As with many SaaS apps, customers create accounts and use the app in a way that looks like they are the only ones present (they only see their items, users, etc.). In reality, there are generic controllers and views presenting data depending on the customer represented in the URL. When calling something like the MembershipProvider.ValidateUser, I have access to the user's customer affiliation in the User object - what I don't have is the context of the request to compare whether it is a data request for the same customer as the user.

As an example,

One company called ABC goes to abc.mysite.com

Another company called XYZ goes to xyz.mysite.com

When an ABC user calls

http://abc.mysite.com/product/edit/12 

I have an [Authorize] attribute on the Edit method in the ProductController to make sure he is signed in and has sufficient permission to do so.

If that same ABC user tried to access

http://xyz.mysite.com/product/edit/12 

I would not want to validate him in the context of that call. In the ValidateUser of the MembershipProvider, I have the information about the user, but not about the request. I can tell that the user is from ABC, but I cannot tell that the request is for XYZ at that point in the code.

How should I resolve this?

+1  A: 

Because Authorize is on the same thread as the request you could determine the subdomain by inspecting:

System.Web.HttpContext.Current.Request.Url.DnsSafeHost

Doing so on each call would certainly keep things in order, however this is a purely cosmetic check during authorization.
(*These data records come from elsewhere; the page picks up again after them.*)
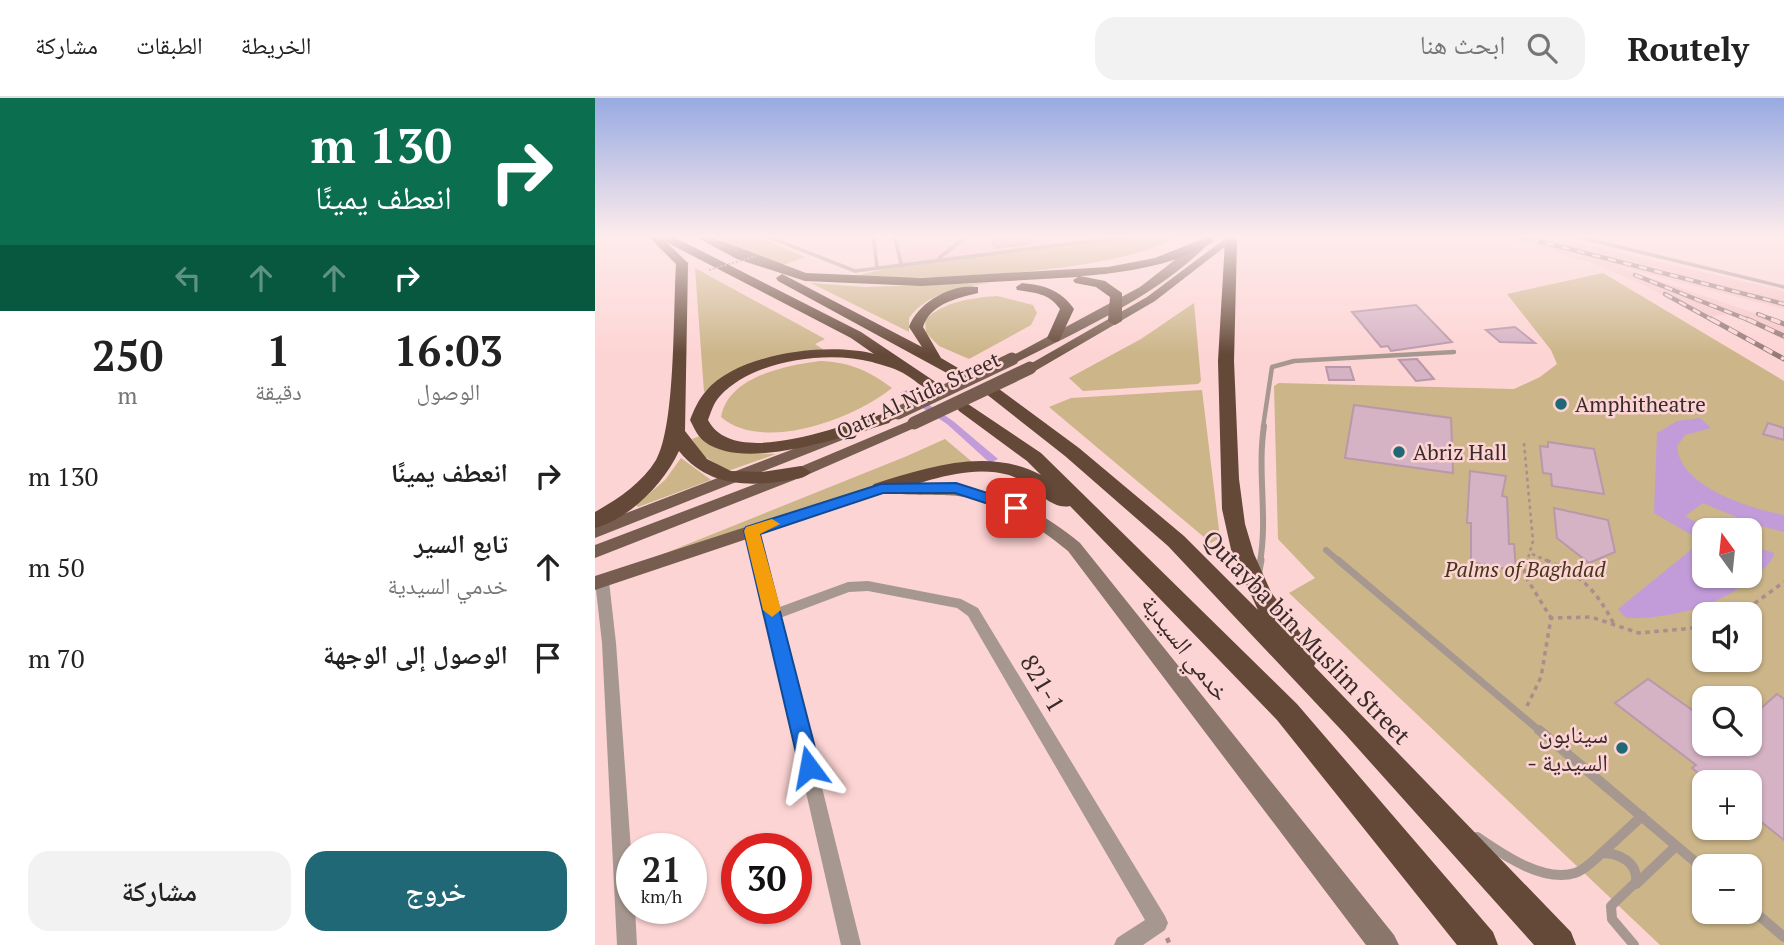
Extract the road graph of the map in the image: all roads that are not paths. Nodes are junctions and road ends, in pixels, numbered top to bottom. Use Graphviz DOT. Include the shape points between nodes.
graph roads {
  1 [pos="682,275"];
  2 [pos="738,275"];
  3 [pos="776,275"];
  4 [pos="798,275"];
  5 [pos="1060,275"];
  6 [pos="1163,275"];
  7 [pos="1187,275"];
  8 [pos="1224,275"];
  9 [pos="1733,275"];
  10 [pos="1026,278"];
  11 [pos="1784,287"];
  12 [pos="1117,303"];
  13 [pos="1115,321"];
  14 [pos="1054,338"];
  15 [pos="1454,352"];
  16 [pos="939,360"];
  17 [pos="910,370"];
  18 [pos="962,374"];
  19 [pos="935,387"];
  20 [pos="993,393"];
  21 [pos="965,407"];
  22 [pos="890,416"];
  23 [pos="676,431"];
  24 [pos="801,472"];
  25 [pos="737,478"];
  26 [pos="881,488"];
  27 [pos="595,522"];
  28 [pos="752,531"];
  29 [pos="595,532"];
  30 [pos="1121,544"];
  31 [pos="1327,550"];
  32 [pos="595,552"];
  33 [pos="598,582"];
  34 [pos="1254,584"];
  35 [pos="773,615"];
  36 [pos="602,645"];
  37 [pos="1355,725"];
  38 [pos="1429,805"];
  39 [pos="1641,816"];
  40 [pos="1677,846"];
  41 [pos="1602,853"];
  42 [pos="1692,859"];
  43 [pos="1635,886"];
  44 [pos="1762,918"];
  45 [pos="1784,937"];
  46 [pos="627,945"];
  47 [pos="851,945"];
  48 [pos="1124,945"];
  49 [pos="1384,945"];
  50 [pos="1480,945"];
  51 [pos="1558,945"];
  52 [pos="1634,945"];
  1 -- 23 [label="highway"];
  2 -- 17 [label="highway" via="856,335"];
  3 -- 16 [label="highway"];
  4 -- 10 [label="highway" via="888,282"];
  5 -- 10 [label="highway"];
  6 -- 12 [label="main road, Qatr Al Nida Street"];
  7 -- 13 [label="main road, Qatr Al Nida Street"];
  8 -- 34 [label="highway" via="1231,509"];
  9 -- 11 [label="lane"];
  10 -- 12 [label="highway" via="1100,284 1111,289"];
  12 -- 13 [label="highway"];
  12 -- 14 [label="main road, Qatr Al Nida Street"];
  13 -- 24 [label="main road, Qatr Al Nida Street, bridge" via="1030,368"];
  14 -- 16 [label="highway" via="1067,309 1049,292 1015,286 968,290 931,304 920,314 916,327"];
  14 -- 22 [label="main road, Qatr Al Nida Street, bridge"];
  15 -- 34 [label="lane" via="1294,360 1272,367 1258,466 1263,552"];
  16 -- 18 [label="highway"];
  17 -- 19 [label="highway"];
  17 -- 22 [label="highway" via="843,353 796,357 737,376 715,391 699,420 715,440 767,447 833,435"];
  20 -- 37 [label="highway, Qutayba bin Muslim Street" via="1072,452 1176,541"];
  21 -- 30 [label="highway" via="1034,457"];
  22 -- 25 [label="main road, Qatr Al Nida Street"];
  23 -- 25 [label="highway" via="702,466"];
  23 -- 27 [label="highway" via="669,456 645,487"];
  24 -- 25 [label="highway"];
  24 -- 32 [label="main road, Qatr Al Nida Street"];
  25 -- 29 [label="main road, Qatr Al Nida Street"];
  26 -- 28 [label="main road"];
  26 -- 30 [label="highway" via="964,469 1020,473"];
  26 -- 49 [label="street, خدمي السيدية" via="937,486 974,491 1059,533"];
  28 -- 33 [label="main road"];
  28 -- 35 [label="street"];
  30 -- 50 [label="highway" via="1287,712"];
  31 -- 39 [label="lane"];
  33 -- 36 [label="street"];
  34 -- 37 [label="highway" via="1272,616"];
  35 -- 47 [label="street"];
  35 -- 48 [label="street, 821-1" via="848,587 869,586 961,604 973,612 1158,923"];
  36 -- 46 [label="street"];
  37 -- 38 [label="highway, Qutayba bin Muslim Street"];
  38 -- 41 [label="lane" via="1489,845 1535,868 1561,875 1577,873"];
  38 -- 51 [label="highway, Qutayba bin Muslim Street"];
  39 -- 40 [label="lane"];
  39 -- 41 [label="lane"];
  40 -- 42 [label="lane"];
  40 -- 43 [label="lane"];
  41 -- 43 [label="lane" via="1612,852 1628,861 1636,875"];
  43 -- 52 [label="lane" via="1611,906 1612,919"];
  44 -- 45 [label="lane"];
}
I recommend that you simply look at this information during authentication. Once you know they are requesting XYZ and authenticate them into it, authorization should be only concerned about controlling features/data they have access to as XYZ. Their being from XYZ should be stored as part of the CurrentUser from that point.

Nissan Fan
Wouldn't that mean that an ABC user could authenticate to ABC, then paste an XYZ URL in the browser and continue, or is there another mechanism stopping them?
Jim Blake
No. Remember that domains are just names by themselves that resolve to numbers. It's an abstraction of an IP address. You only care about the subdomain xyz when you authenticate the user. Once you know that user Bob came in on xyz.domain.com, you try his password against XYZ. If he authenticates then you store his user context as pointing to XYZ company. Going forward, it doesn't matter if he changes the subdomain to abc because you know he's Bob from XYZ. He could change it to anything, but from that point on you've authenticated him out as Bob/XYZ.
Nissan Fan
Subdomains, unless you load different apps on different subs, are just abstractions of the same IP address. I assume you have one web app and it resolves out the subdomain as part of authentication?
Nissan Fan
Lastly, you could check the subdommain on every request, but it's simply pointless since no matter what you will only represent him as Bob @ XYZ.
Nissan Fan
@Nissan Fan - correct - one app - I am just using the subdomain to resolve in the routing as an additional parameter to the controllers. Whether the text of the subdomain or the CustomerID that corresponds to it, I still would want to test the user against the request he made. I suppose that could be done in the model logic by joining the user on every request for data.